Remember the New Tenancy Law in Lagos? Here’s What Is Really Changing
Not long ago, conversations around renting in Lagos were dominated by fear rather than contracts. Fear of sudden lockouts, fear of returning from work to find doors broken, fear of power supply cut as a pressure tactic, fear of agents demanding arbitrary fees without accountability. If you remember the previous debates around Lagos tenancy laws, this latest development feels less like a surprise and more like an overdue response to realities that renters have lived with for years.
The Lagos State House of Assembly has now introduced the Lagos State Tenancy and Recovery of Premises Bill 2025, a proposed update to the 2011 tenancy law. While it is still awaiting debate and passage, the draft alone has already shifted public conversation. It does not just tweak old clauses; it directly confronts practices that had quietly become normalized in Lagos’ housing market.
RECOMMENDED READ: A New Lagos Tenancy Law Is Here, But Will It Fix the City’s Housing Tension?

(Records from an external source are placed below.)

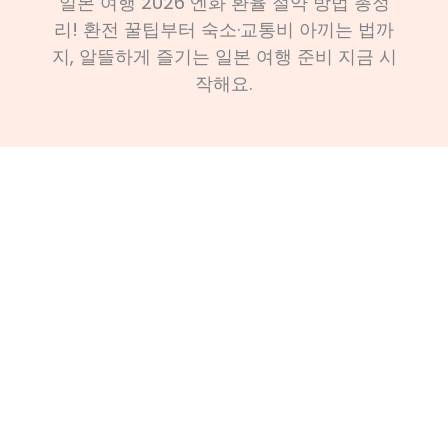
일본 여행 2026 엔화 환율 절약 방법 총정
리! 환전 꿀팁부터 숙소·교통비 아끼는 법까
지, 알뜰하게 즐기는 일본 여행 준비 지금 시
작해요.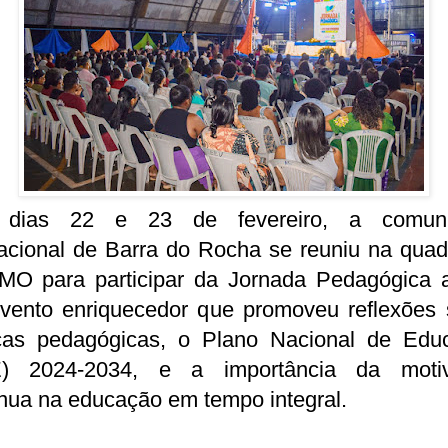
dias 22 e 23 de fevereiro, a comun
acional de Barra do Rocha se reuniu na quad
O para participar da Jornada Pedagógica a
vento enriquecedor que promoveu reflexões 
icas pedagógicas, o Plano Nacional de Edu
) 2024-2034, e a importância da moti
nua na educação em tempo integral.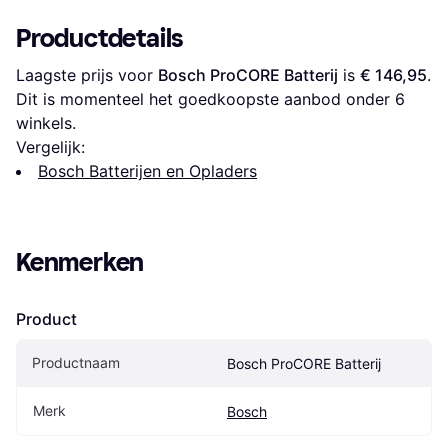
Productdetails
Laagste prijs voor 
Bosch ProCORE Batterij
 is 
€ 146,95
. 
Dit is momenteel het goedkoopste aanbod onder 
6
winkels.
Vergelijk:
Bosch Batterijen en Opladers
Kenmerken
Product
Productnaam
Bosch ProCORE Batterij
Merk
Bosch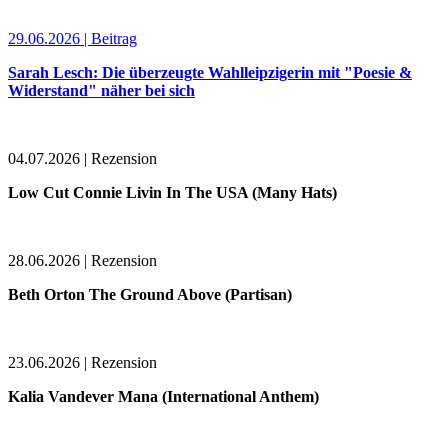
29.06.2026 | Beitrag
Sarah Lesch: Die überzeugte Wahlleipzigerin mit "Poesie &
Widerstand" näher bei sich
04.07.2026 | Rezension
Low Cut Connie Livin In The USA (Many Hats)
28.06.2026 | Rezension
Beth Orton The Ground Above (Partisan)
23.06.2026 | Rezension
Kalia Vandever Mana (International Anthem)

Ending the Era of “Self-Help” Evictions
At the heart of the proposed bill is a clear message: eviction is a legal process, not a personal decision. For years, many landlords resorted to what is commonly called “self-help” eviction, locking tenants out, cutting electricity or water, removing doors or roofs, or deploying intimidation to force occupants out. The new bill explicitly criminalizes these actions.
Under Section 10, landlords are prohibited from disturbing a tenant’s quiet and peaceable enjoyment of a property. This includes interfering with essential utilities such as electricity and water, or tampering with the structure of the building. Section 43 goes further, stating that anyone who forcibly ejects a tenant, threatens or molests them, or deliberately damages property to enforce eviction without a court order commits an offence. The penalty is significant: a minimum fine of ₦1,000,000, up to six months’ imprisonment, or both.
This provision responds directly to widespread reports of unlawful evictions across Lagos. It signals that harassment is no longer a “civil misunderstanding” but a punishable offence. For tenants, this offers psychological relief as much as legal protection. For landlords, it establishes boundaries that many argue should have existed long ago.
Faster Courts, Clearer Rules, and Balanced Power
One of the long-standing criticisms of tenant protection laws is that they slow down legitimate eviction processes, especially when tenants refuse to pay rent. The 2025 bill attempts to address this concern by streamlining dispute resolution rather than ignoring it.
Sections 20 to 24 introduce procedural reforms aimed at speed. Cases can be filed through originating summons, hearings are expected to be scheduled within 14 days, and mediation is capped at 30 days. These timelines are designed to reduce prolonged disputes that leave landlords stuck with non-paying tenants while cases drag on indefinitely.
The bill also allows courts to assess whether rent increases are reasonable. Section 33 empowers judges to consider rent levels in similar locations, evidence from both landlord and tenant, and any special circumstances surrounding the property. Importantly, landlords are barred from evicting tenants while such disputes are still under review. This provision seeks balance: tenants are shielded from arbitrary hikes, while landlords retain a lawful path to resolution.
In addition, Section 12 requires landlords to provide accounts of service charges and security deposits every six months. This addresses a recurring grievance where tenants pay for services without transparency on how funds are used.
What This Means for Tenants, Landlords, and Agents
For tenants, the proposed law affirms rights that often existed only in theory. These include the right to privacy, peaceful enjoyment of premises, access to common areas, and compensation for approved improvements made to a property. More importantly, it sends a signal that the state recognizes housing as a dignity issue, not merely a commercial transaction.
Landlords, however, are divided. While some welcome clearer legal pathways and faster courts, others worry that the law tilts too far in favor of tenants, especially in a city with an acute housing shortage. There is concern that emboldened tenants may exploit the protections to delay rent payments, knowing eviction is now more procedurally demanding.
Property agents are also directly affected. The bill proposes registration requirements and caps on agency fees, addressing long-standing complaints about excessive charges and unregulated practices. This could professionalize the sector, but it also threatens informal systems that have thrived in regulatory grey zones.
A Housing Conversation Lagos Can No Longer Avoid
Beyond its legal clauses, the 2025 tenancy bill reflects a deeper tension within Lagos’ housing ecosystem. The state faces rising population pressure, limited affordable housing, and widening inequality between property owners and renters. Laws alone cannot fix these structural issues, but they can define how power is exercised within them.
The bill is a response to years of public frustration, social media documentation of abuse, and calls for government intervention. Whether it eventually passes in its current form or undergoes amendments, it has already achieved something significant: it has forced Lagos to confront how normalized housing insecurity has become.
If the law succeeds, it may mark a shift from fear-based tenancy to rule-based tenancy. If it fails or is poorly enforced, it risks becoming another well-worded policy disconnected from lived experience. Either way, the conversation has changed. Lagos is no longer asking whether illegal evictions are a problem. It is deciding how firmly it wants to stop them.